* [Exercise materials]:

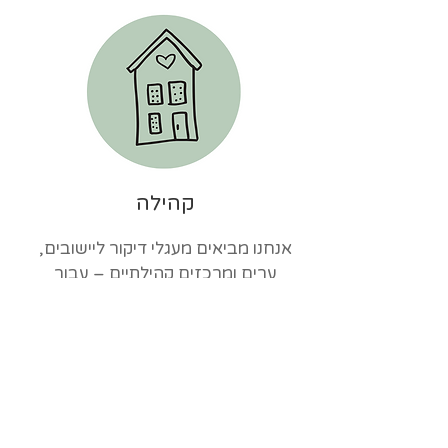
קהילה
אנחנו מביאים מעגלי דיקור ליישובים,
ערים ומרכזים קהילתיים – עבור
קבוצות המתמודדות עם טראומה,
חרדה, מתח או שכול – במטרה לחזק
את החוסן הפרטני והקהילתי.
פרויקטים לדוגמא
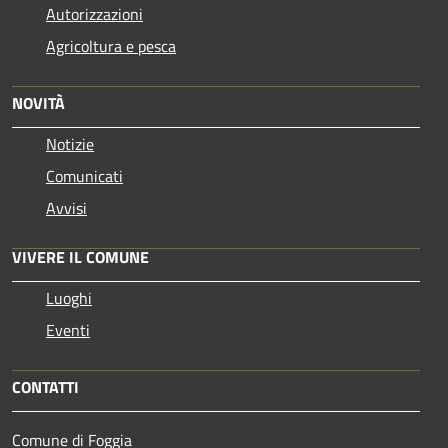
Autorizzazioni
Agricoltura e pesca
NOVITÀ
Notizie
Comunicati
Avvisi
VIVERE IL COMUNE
Luoghi
Eventi
CONTATTI
Comune di Foggia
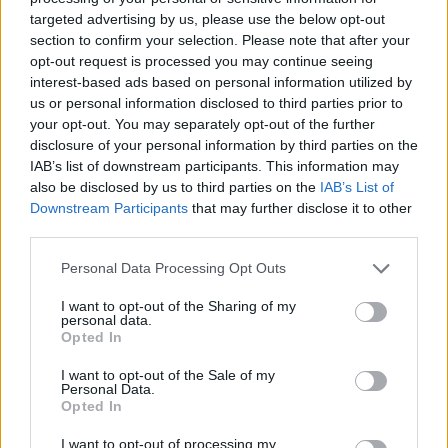
Entra nel canale telegram di
targeted advertising by us, please use the below opt-out
GalluraOggi.it
section to confirm your selection. Please note that after your
opt-out request is processed you may continue seeing
interest-based ads based on personal information utilized by
us or personal information disclosed to third parties prior to
your opt-out. You may separately opt-out of the further
Ricevi le nostre ultime news
disclosure of your personal information by third parties on the
IAB’s list of downstream participants. This information may
also be disclosed by us to third parties on the
IAB’s List of
da
Google News
Downstream Participants
that may further disclose it to other
third parties.
Please note that this website/app uses one or more Google
Personal Data Processing Opt Outs
Condividi l'articolo
services and may gather and store information including but
not limited to your visit or usage behaviour. You may click to
I want to opt-out of the Sharing of my
F
T
Pi
W
S
personal data.
grant or deny consent to Google and its third-party tags to
Opted In
a
w
n
h
h
use your data for below specified purposes in below Google
consent section.
ce
it
te
at
a
I want to opt-out of the Sale of my
Articolo precedente
Personal Data.
b
te
re
s
re
Opted In
Prossimo articolo
o
r
st
A
I want to opt-out of processing my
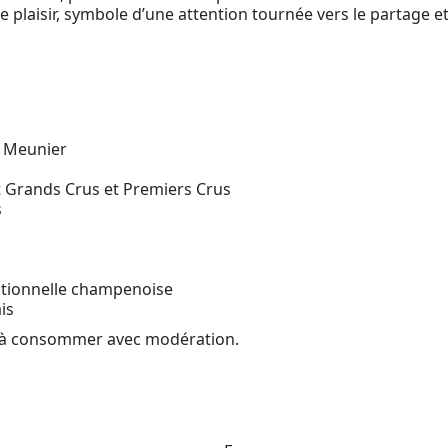
e plaisir, symbole d’une attention tournée vers le partage et
t Meunier
 Grands Crus et Premiers Crus
s
tionnelle champenoise
is
é, à consommer avec modération.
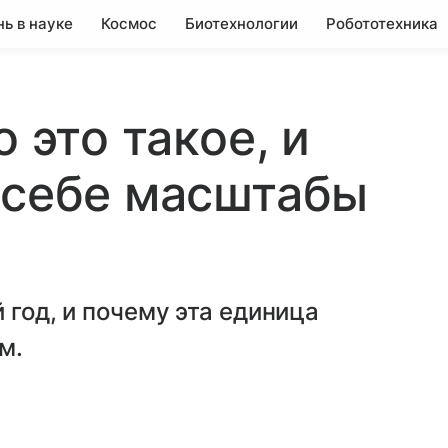
нь в науке
Космос
Биотехнологии
Робототехника
 это такое, и
 себе масштабы
 год, и почему эта единица
м.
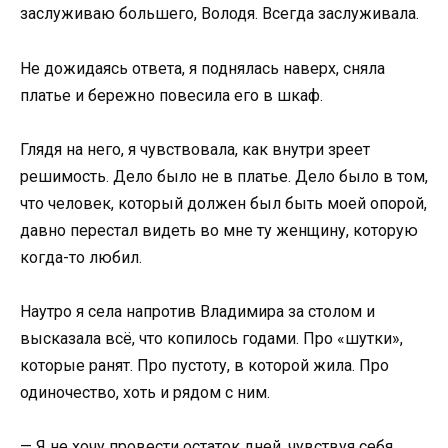
заслуживаю большего, Володя. Всегда заслуживала.
Не дожидаясь ответа, я поднялась наверх, сняла
платье и бережно повесила его в шкаф.
Глядя на него, я чувствовала, как внутри зреет
решимость. Дело было не в платье. Дело было в том,
что человек, который должен был быть моей опорой,
давно перестал видеть во мне ту женщину, которую
когда-то любил.
Наутро я села напротив Владимира за столом и
высказала всё, что копилось годами. Про «шутки»,
которые ранят. Про пустоту, в которой жила. Про
одиночество, хоть и рядом с ним.
— Я не хочу провести остаток дней, чувствуя себя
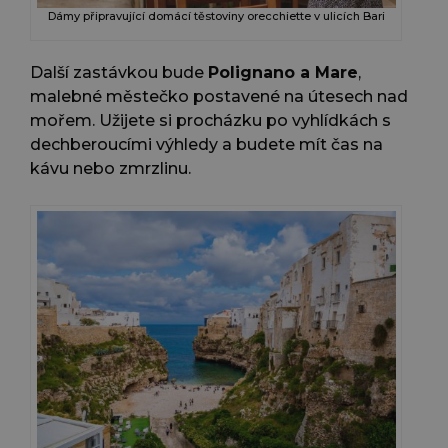
Dámy připravující domácí těstoviny orecchiette v ulicích Bari
Další zastávkou bude
Polignano a Mare
,
malebné městečko postavené na útesech nad
mořem. Užijete si procházku po vyhlídkách s
dechberoucími výhledy a budete mít čas na
kávu nebo zmrzlinu.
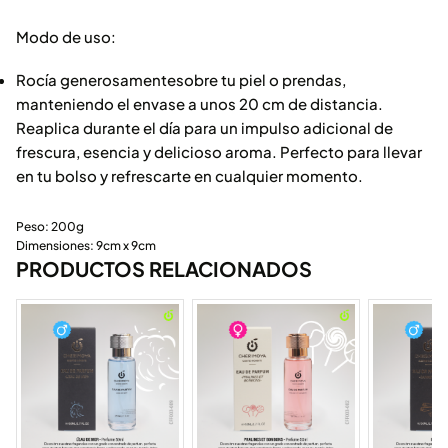
Modo de uso:
Rocía generosamentesobre tu piel o prendas,
manteniendo el envase a unos 20 cm de distancia.
Reaplica durante el día para un impulso adicional de
frescura, esencia y delicioso aroma. Perfecto para llevar
en tu bolso y refrescarte en cualquier momento.
Peso: 200g
Dimensiones: 9cm x 9cm
PRODUCTOS RELACIONADOS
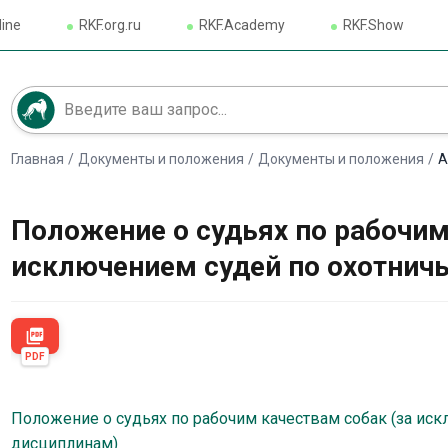
line
RKF.org.ru
RKF.Academy
RKF.Show
Главная
/
Документы и положения
/
Документы и положения
/
А
Положение о судьях по рабочим
исключением судей по охотнич
picture_as_pdf
PDF
Положение о судьях по рабочим качествам собак (за ис
дисциплинам)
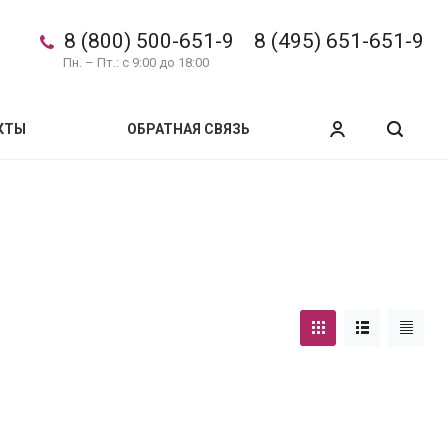
8 (800) 500-651-9
8 (495) 651-651-9
Пн. – Пт.: с 9:00 до 18:00
КТЫ
ОБРАТНАЯ СВЯЗЬ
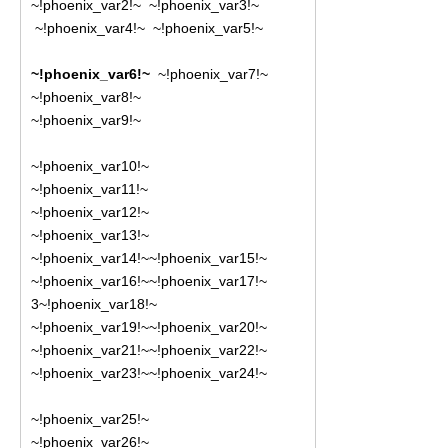
~!phoenix_var2!~
~!phoenix_var3!~
~!phoenix_var4!~
~!phoenix_var5!~
~!phoenix_var6!~
~!phoenix_var7!~
~!phoenix_var8!~
~!phoenix_var9!~
~!phoenix_var10!~
~!phoenix_var11!~
~!phoenix_var12!~
~!phoenix_var13!~
~!phoenix_var14!~
~!phoenix_var15!~
~!phoenix_var16!~
~!phoenix_var17!~
3
~!phoenix_var18!~
~!phoenix_var19!~
~!phoenix_var20!~
~!phoenix_var21!~
~!phoenix_var22!~
~!phoenix_var23!~
~!phoenix_var24!~
~!phoenix_var25!~
~!phoenix_var26!~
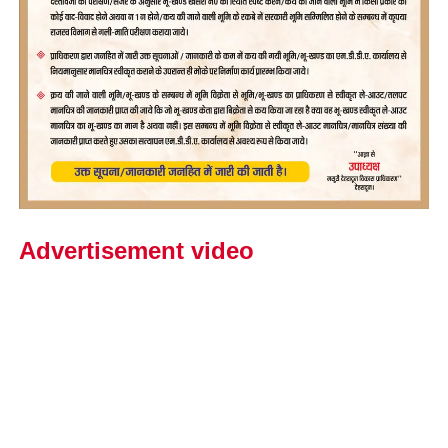
Advertisement video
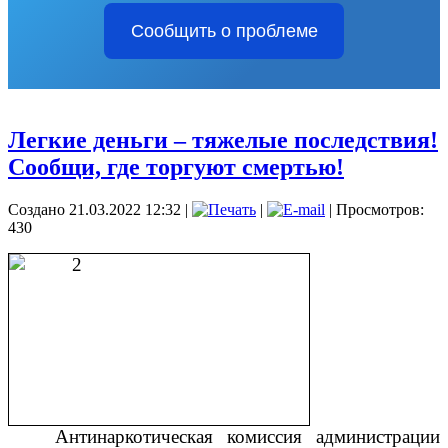
Сообщить о проблеме
Легкие деньги – тяжелые последствия!
Сообщи, где торгуют смертью!
Создано 21.03.2022 12:32
|
|
| Просмотров:
430
Антинаркотическая комиссия администрации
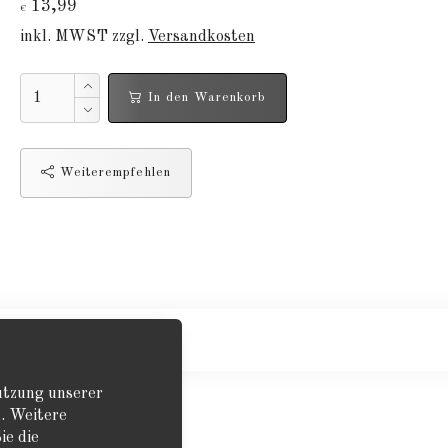
13,99
€
inkl. MWST zzgl.
Versandkosten
In den Warenkorb
Weiterempfehlen
ereffte Segel.
Nutzung unserer
. Weitere
ie die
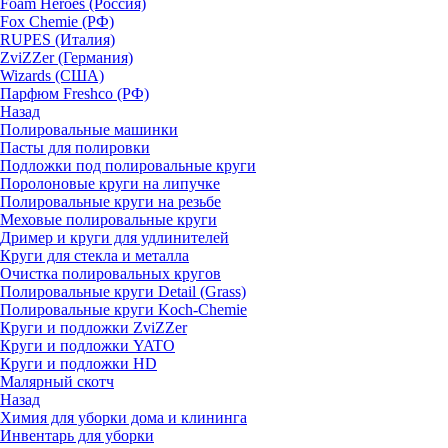
Foam Heroes (Россия)
Fox Chemie (РФ)
RUPES (Италия)
ZviZZer (Германия)
Wizards (США)
Парфюм Freshco (РФ)
Назад
Полировальные машинки
Пасты для полировки
Подложки под полировальные круги
Поролоновые круги на липучке
Полировальные круги на резьбе
Меховые полировальные круги
Дример и круги для удлинителей
Круги для стекла и металла
Очистка полировальных кругов
Полировальные круги Detail (Grass)
Полировальные круги Koch-Chemie
Круги и подложки ZviZZer
Круги и подложки YATO
Круги и подложки HD
Малярный скотч
Назад
Химия для уборки дома и клининга
Инвентарь для уборки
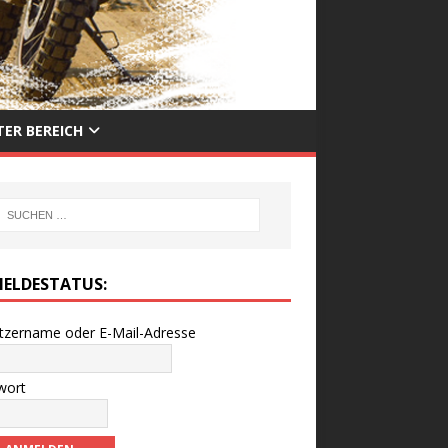
ER BEREICH
ELDESTATUS:
tzername oder E-Mail-Adresse
wort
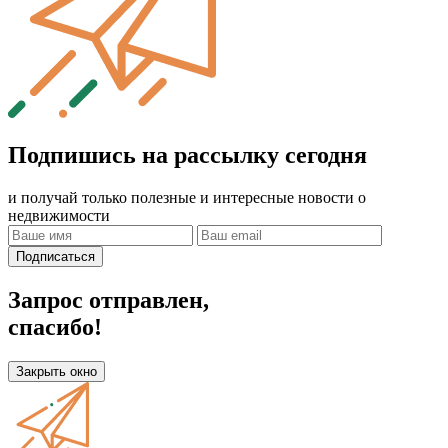
Подпишись на рассылку сегодня
и получай только полезные и интересные новости о
недвижимости
Подписаться
Запрос отправлен,
спасибо!
Закрыть окно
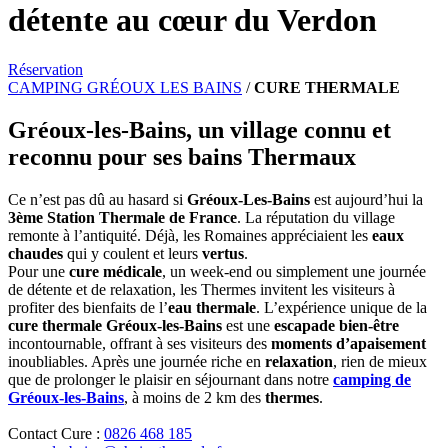
détente au cœur du Verdon
Réservation
CAMPING GRÉOUX LES BAINS
/
CURE THERMALE
Gréoux-les-Bains, un village connu et
reconnu pour ses bains Thermaux
Ce n’est pas dû au hasard si
Gréoux-Les-Bains
est aujourd’hui la
3ème Station Thermale de France
. La réputation du village
remonte à l’antiquité. Déjà, les Romaines appréciaient les
eaux
chaudes
qui y coulent et leurs
vertus
.
Pour une
cure médicale
, un week-end ou simplement une journée
de détente et de relaxation, les Thermes invitent les visiteurs à
profiter des bienfaits de l’
eau thermale
. L’expérience unique de la
cure thermale Gréoux-les-Bains
est une
escapade bien-être
incontournable, offrant à ses visiteurs des
moments d’apaisement
inoubliables. Après une journée riche en
relaxation
, rien de mieux
que de prolonger le plaisir en séjournant dans notre
camping de
Gréoux-les-Bains
, à moins de 2 km des
thermes
.
Contact Cure :
0826 468 185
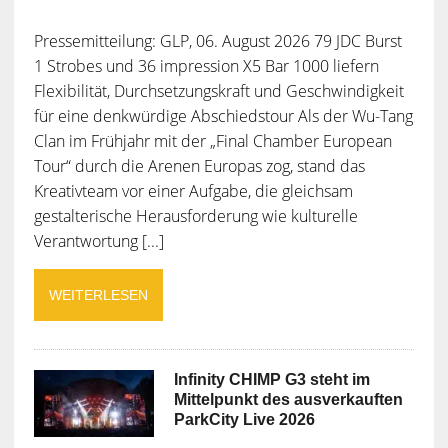
Pressemitteilung: GLP, 06. August 2026 79 JDC Burst
1 Strobes und 36 impression X5 Bar 1000 liefern
Flexibilität, Durchsetzungskraft und Geschwindigkeit
für eine denkwürdige Abschiedstour Als der Wu-Tang
Clan im Frühjahr mit der „Final Chamber European
Tour“ durch die Arenen Europas zog, stand das
Kreativteam vor einer Aufgabe, die gleichsam
gestalterische Herausforderung wie kulturelle
Verantwortung [...]
WEITERLESEN
Infinity CHIMP G3 steht im
Mittelpunkt des ausverkauften
ParkCity Live 2026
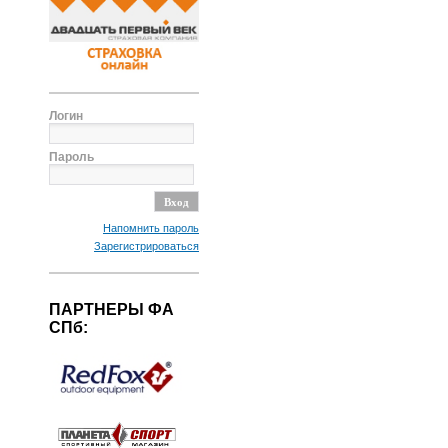
Логин
Пароль
Напомнить пароль
Зарегистрироваться
ПАРТНЕРЫ ФА
СПб:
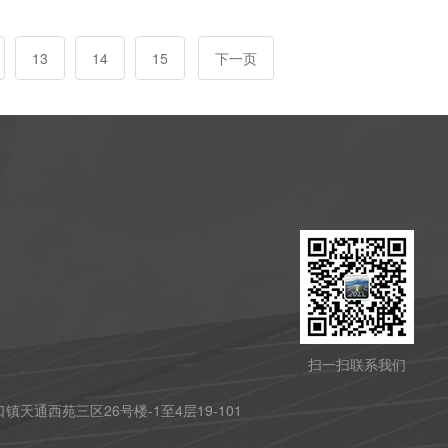
13
14
15
下一页
扫一扫联系我们
天通西苑三区26号楼-1至4层19-101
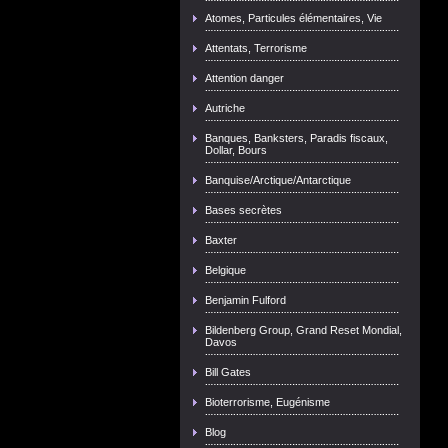
Atomes, Particules élémentaires, Vie
Attentats, Terrorisme
Attention danger
Autriche
Banques, Banksters, Paradis fiscaux,
Dollar, Bours
Banquise/Arctique/Antarctique
Bases secrètes
Baxter
Belgique
Benjamin Fulford
Bildenberg Group, Grand Reset Mondial,
Davos
Bill Gates
Bioterrorisme, Eugénisme
Blog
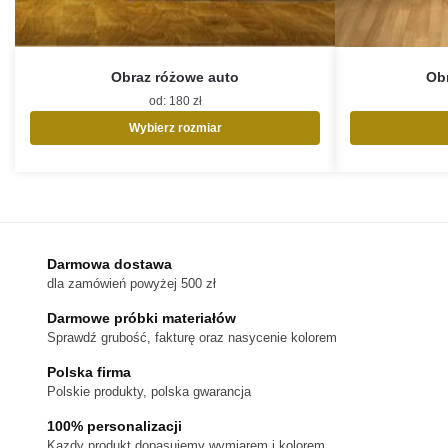
Obraz różowe auto
Obr
od:
180
zł
Wybierz rozmiar
Ten
produkt
ma
wiele
wariantów.
Opcje
Darmowa dostawa
można
dla zamówień powyżej 500 zł
wybrać
na
Darmowe próbki materiałów
stronie
Sprawdź grubość, fakturę oraz nasycenie kolorem
produktu
Polska firma
Polskie produkty, polska gwarancja
100% personalizacji
Kazdy produkt dopasujemy wymiarem i kolorem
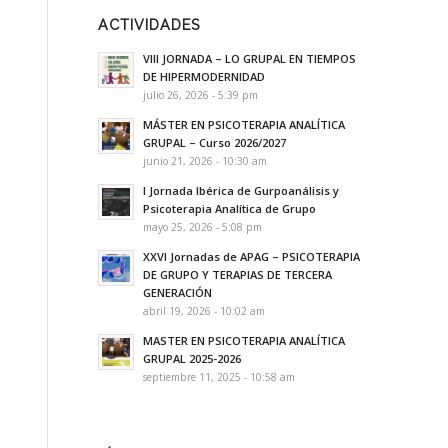
ACTIVIDADES
VIII JORNADA – LO GRUPAL EN TIEMPOS
DE HIPERMODERNIDAD
julio 26, 2026 - 5:39 pm
MÁSTER EN PSICOTERAPIA ANALÍTICA
GRUPAL – Curso 2026/2027
junio 21, 2026 - 10:30 am
I Jornada Ibérica de Gurpoanálisis y
Psicoterapia Analítica de Grupo
mayo 25, 2026 - 5:08 pm
XXVI Jornadas de APAG – PSICOTERAPIA
DE GRUPO Y TERAPIAS DE TERCERA
GENERACIÓN
abril 19, 2026 - 10:02 am
MASTER EN PSICOTERAPIA ANALÍTICA
GRUPAL 2025-2026
septiembre 11, 2025 - 10:58 am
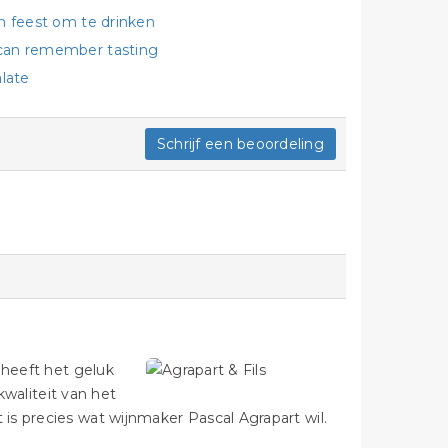
en feest om te drinken
I can remember tasting
alate
Schrijf een beoordeling
 heeft het geluk
kwaliteit van het
is precies wat wijnmaker Pascal Agrapart wil.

* [Task to complete]: Display each line of the material that contains the string "section".

* [Solution to the problem]:
section to confirm your selection. Please note that after your
consent section.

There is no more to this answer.